Kacsmaryk came under national scrutiny when he ruled in April to revoke the Food and Drug Administration’s 20-plus-year-old approval of the abortion drug mifepristone. That decision was narrowed by the 5th Circuit Court of Appeals, and is now on its way to the Supreme Court. 

In a Thursday decision centered on the president of West Texas A&M University banning a family-friendly drag show on campus, Kacsmaryk cited the group Gays Against Groomers, which the Anti-Defamation League has labeled an anti-LGBTQ extremist group. It works to fight the “sexualization and indoctrination of children,” a long-time homophobic attack used to sow distrust in LGBTQ+ people and encourage legislation and litigation in the same vein.

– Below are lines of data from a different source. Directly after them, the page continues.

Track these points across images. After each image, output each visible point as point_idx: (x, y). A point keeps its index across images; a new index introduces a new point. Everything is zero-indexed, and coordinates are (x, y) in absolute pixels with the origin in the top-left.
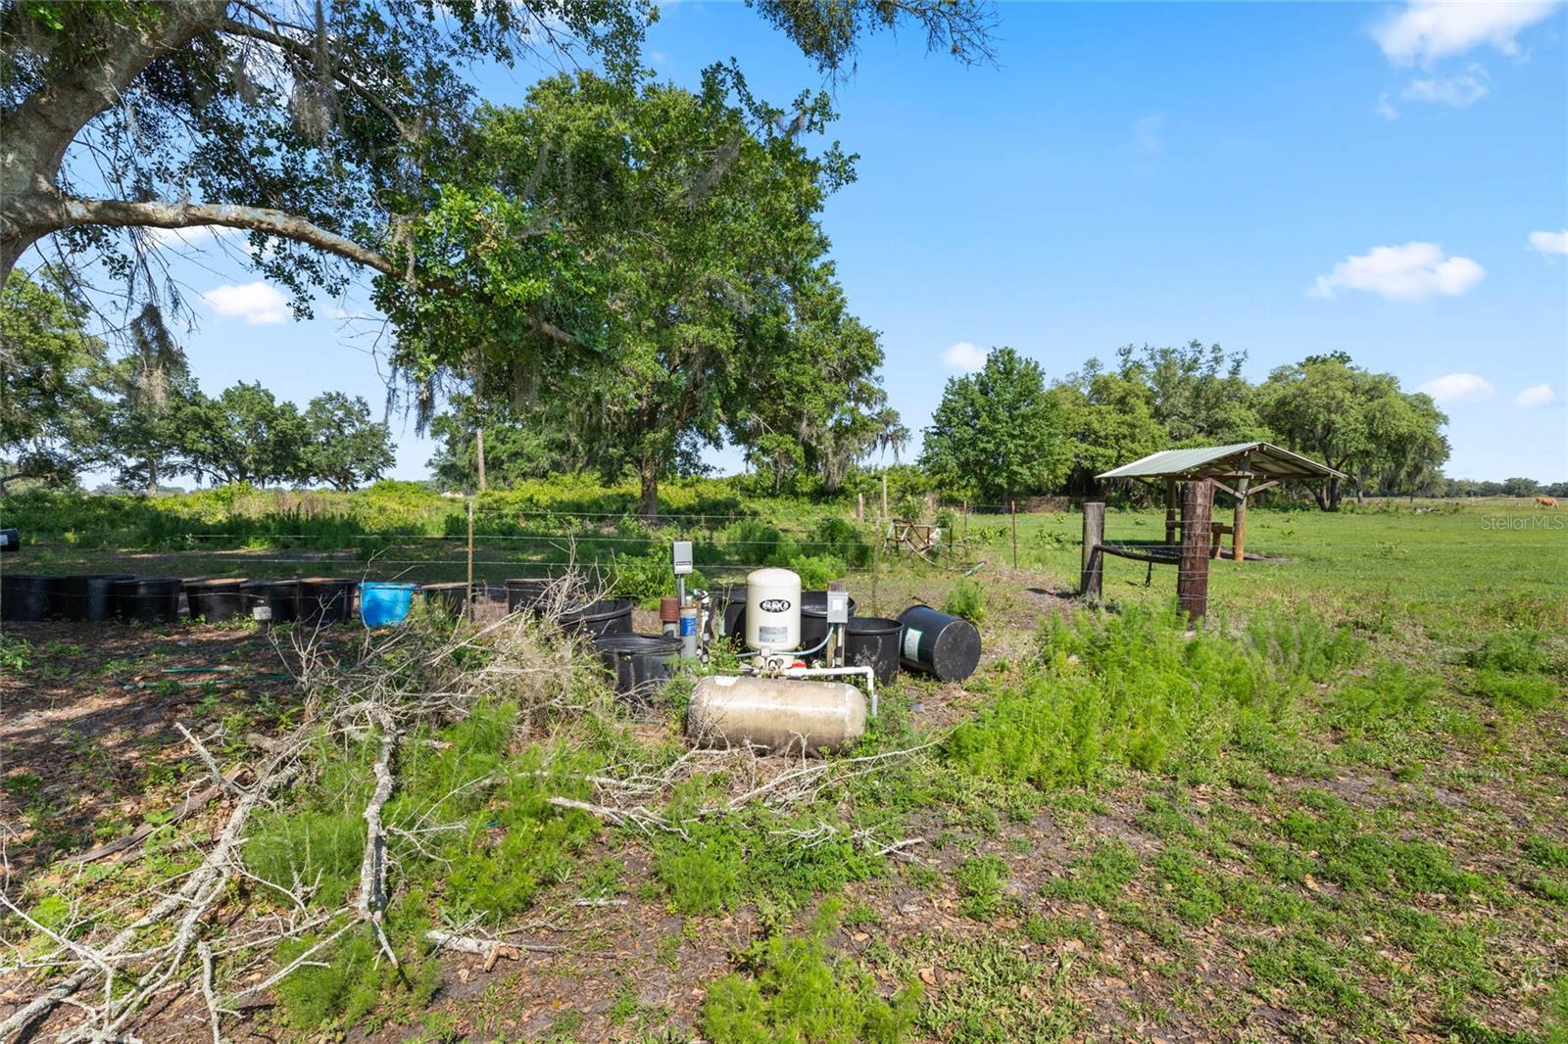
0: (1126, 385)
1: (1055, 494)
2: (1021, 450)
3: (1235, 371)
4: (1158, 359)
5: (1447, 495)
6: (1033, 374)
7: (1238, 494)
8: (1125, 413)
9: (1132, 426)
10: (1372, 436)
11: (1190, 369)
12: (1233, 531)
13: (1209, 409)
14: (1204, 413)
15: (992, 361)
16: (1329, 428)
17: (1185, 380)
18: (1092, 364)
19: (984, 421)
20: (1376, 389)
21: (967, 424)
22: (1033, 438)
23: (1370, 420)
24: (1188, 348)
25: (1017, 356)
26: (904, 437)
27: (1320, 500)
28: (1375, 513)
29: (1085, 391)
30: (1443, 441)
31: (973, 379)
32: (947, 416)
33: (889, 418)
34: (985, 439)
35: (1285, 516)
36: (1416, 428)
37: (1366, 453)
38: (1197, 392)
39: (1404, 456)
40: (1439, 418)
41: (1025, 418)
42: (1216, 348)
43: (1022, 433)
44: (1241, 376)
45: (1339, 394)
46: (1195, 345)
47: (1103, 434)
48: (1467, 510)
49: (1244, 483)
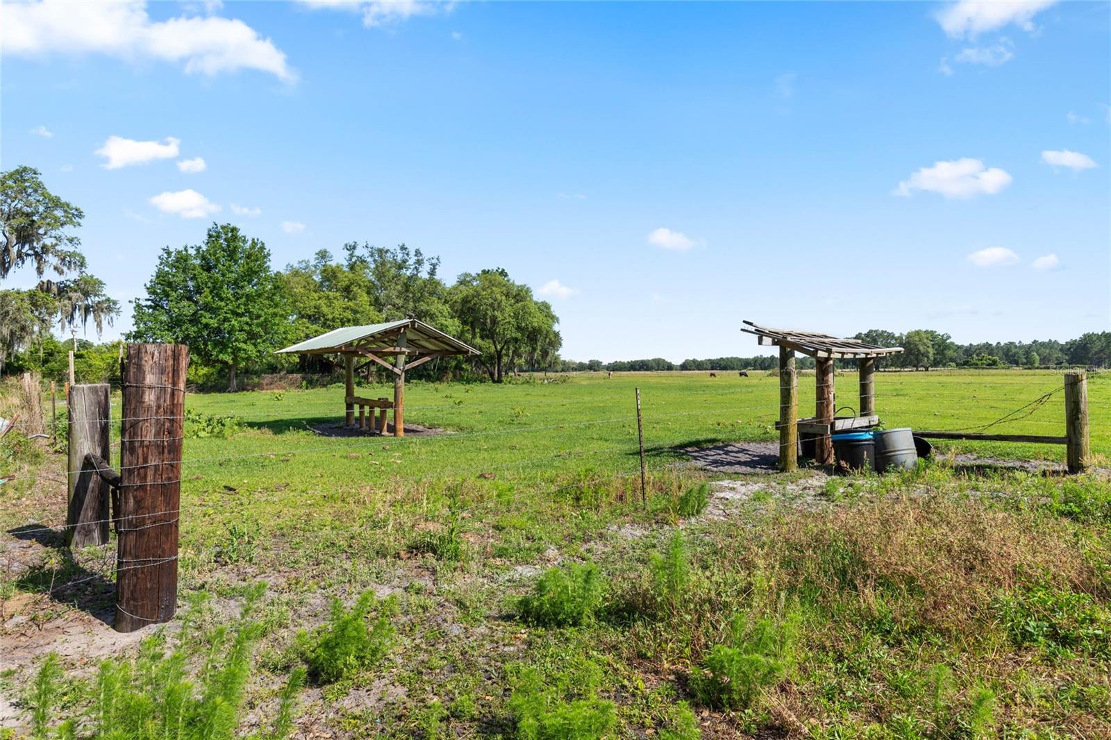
0: (351, 275)
1: (291, 372)
2: (246, 328)
3: (432, 273)
4: (376, 257)
5: (563, 370)
6: (258, 255)
7: (396, 370)
8: (350, 300)
9: (355, 312)
10: (519, 328)
11: (400, 267)
12: (394, 405)
13: (414, 302)
14: (411, 304)
15: (213, 237)
16: (494, 321)
17: (397, 276)
18: (323, 255)
19: (205, 297)
20: (520, 295)
21: (189, 299)
22: (258, 317)
23: (516, 316)
24: (398, 250)
25: (240, 234)
26: (110, 309)
27: (492, 375)
28: (523, 383)
29: (317, 278)
30: (557, 335)
31: (192, 252)
32: (163, 287)
33: (88, 287)
34: (208, 315)
35: (468, 387)
36: (542, 325)
37: (516, 340)
38: (407, 287)
39: (536, 343)
40: (554, 319)
41: (249, 297)
42: (418, 253)
43: (247, 311)
44: (437, 277)
45: (498, 296)
46: (403, 248)
47: (330, 317)
48: (570, 380)
49: (402, 359)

“It is unclear how drag shows unmistakably communicate advocacy for LGBT+ rights,” Kacsmaryk wrote, going on to cite from the group’s about page: “The overwhelming majority of gay people .. . directly oppose the sexualization and indoctrination of children. This includes drag queen story hours [and] drag shows involving children.”

Kacsmaryk granted most of university President Walter Wendler’s motion to dismiss, and rejected the request for injunctive relief from an LGBTQ+ advocacy student group on campus. 

Wendler, in a letter nixing the planned drag show, compared the performance to “blackface” minstrelsy.

“As a university president, I would not support ‘blackface’ performances on our campus, even if told the performance is a form of free speech or intended as humor,” Wendler wrote. “It is wrong. I do not support any show, performance or artistic expression which denigrates others — in this case, women — for any reason.”

Kacsmaryk takes the charge even further, permeating the filing with innuendo about drag shows as aggressively sexual and wholly inappropriate for children (the group had marketed the show as PG-13, causing Kacsmaryk feigned bafflement as he wrote that it was a standard “undefined” by the plaintiffs but “presumably” based on the movie ratings).

“Newer cases retained older rules relevant to protests, forums, time, place, and manner — plus an important outer limit on ‘expressive conduct,’ especially sexualized ‘expressive conduct’: ‘When children are involved, the calculation changes,’” Kacmsaryk wrote. “Here, Plaintiffs expressly contemplate and even advertise the involvement of children.”

Kacsmaryk’s ruling, as is often the case, puts him out of step with a tranche of court rulings protecting similar shows that have come on the heels of right-wing politicians’ resurgent obsession with policing drag performances and gender-affirming care.  

In most of those rulings, the judges found the drag bans to have violated the First Amendment.